JavaScript is going to be the leader for a long time. It dominates the client side.
I have noticed a ton of articles on Go. If you are interested on trying Go for a project, I would suggest first doing the Tour of Go then reading Effective Go.
After that, just pick a project or search for some existing code using https://golanglibs.com/search?q=orm here just replace the orm keyword with something your looking for.
Your likely to find something close to what you want 80% of the time. Just clone a project and start hacking away.
Go is more likely to replace Java as high throughput/low latency server technology.
I've seen it in huge companies working with lots of data at high speeds.
Javascript sees a lot of use in small shops where devs only want to learn a few languages, or for fullstack devs who work on both ends of the stack.
You see it a lot in HN because javascript is getting pretty saturated - people are already doing EVERYTHING in it. Go on the other hand is just breaking into a few key areas, and is a lot younger, and I would even go as far as to say more exciting.
I wouldn't put that much weight something showing up on HN a often. Haskel shows up fairly often and it's not close to taking on Node or JS. Will be interesting to watch though.
Yes. We start to see a pattern of articles mentioning how folks switch from Node to Go and how wonderful it is.

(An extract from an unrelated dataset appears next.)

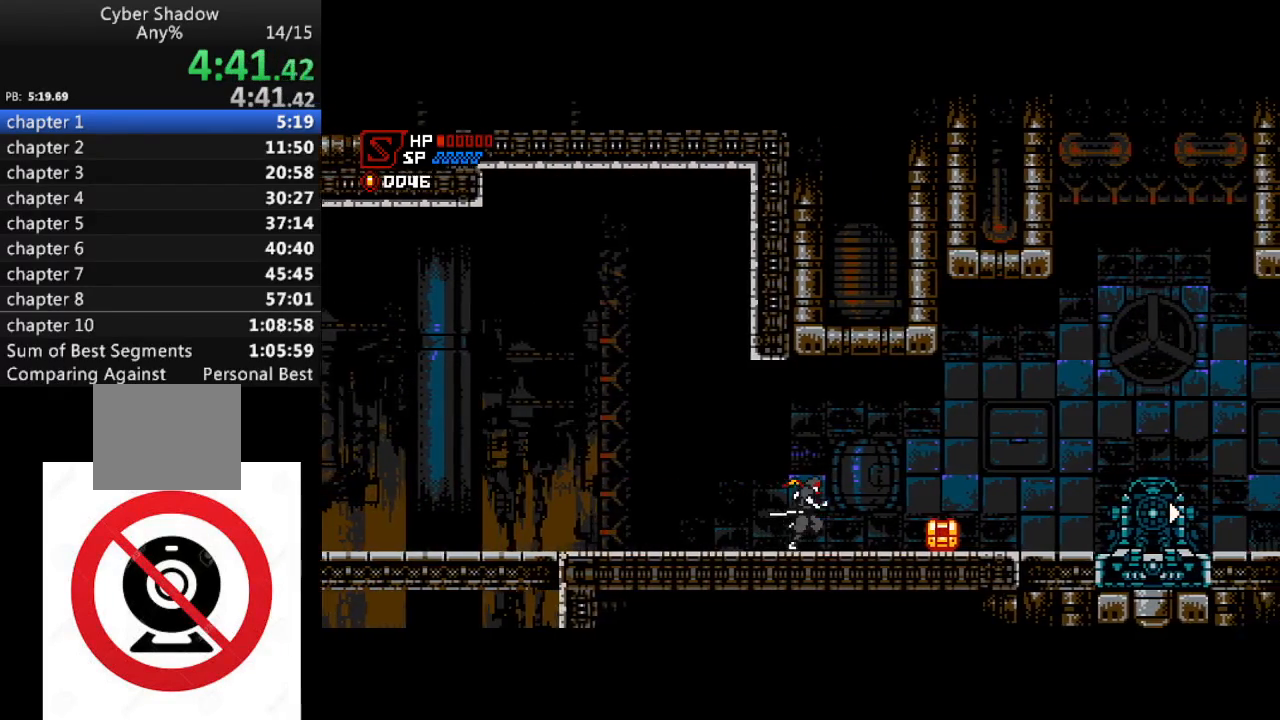
{"buttons": ["DPAD_RIGHT"], "left_stick": "center", "right_stick": "center", "events": [[167, "SQUARE", "down"], [300, "SQUARE", "up"]]}
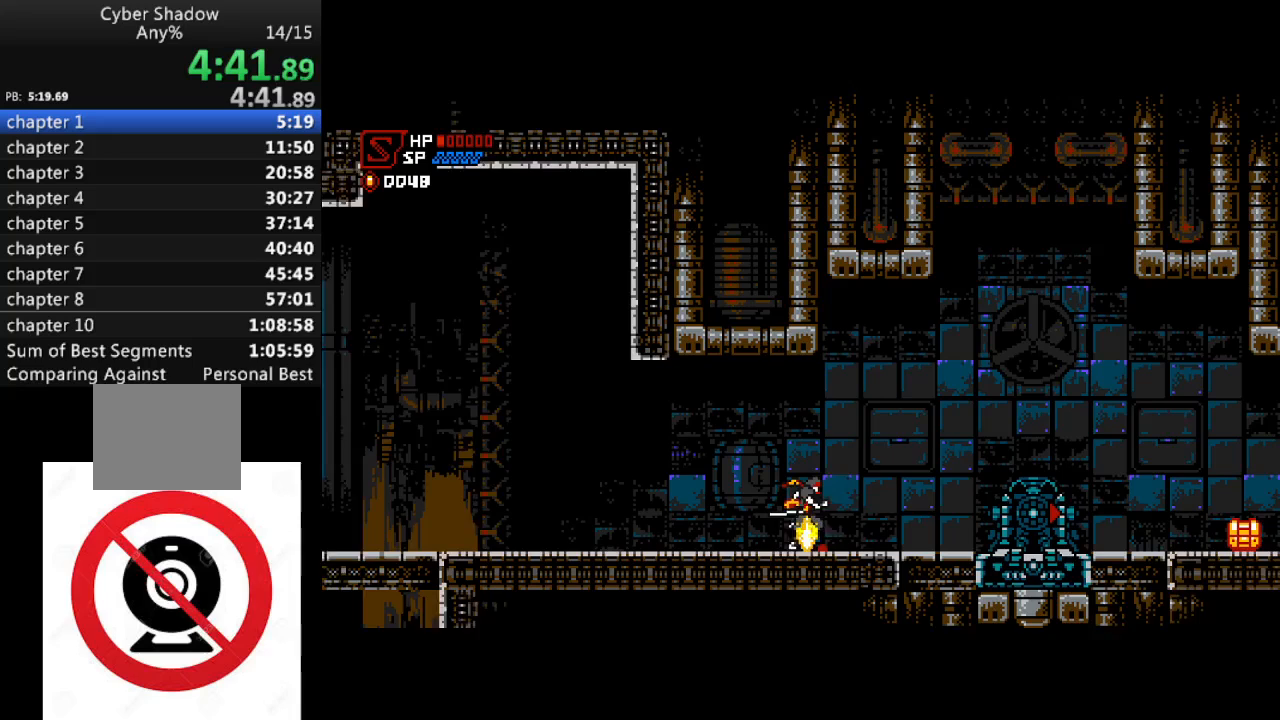
{"buttons": ["DPAD_RIGHT"], "left_stick": "center", "right_stick": "center", "events": []}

Same articles were popular in 2012, but how they switched from Ruby to Node.
No, not even close.
They can compete in the back-end space, but they are good at different things.
Node:
- Great for keeping one language in both back-end and front-end (if you're making a web app). - Has package managers that are battle proof, like npm (which is taking a lot of heat recently due to politics and implementation "issues" that broke peoples builds for 1-2 days). - Is asynchronous by default. Making it a good choice for certain use cases.
Go:
- Great concurrency model - Small language spec, easy to learn and become productive with (this is my opinion) - Single binary build - Great standard library
The fact that Go is getting lots of references in HN might be that it is simply picking up attention, which is normal for any good technology.
Node is also very popular (much more than Go).
Anyways, choosing one over the other seems to be more of a choice on which language you prefer to write in. Unless your use case rules out one of the two.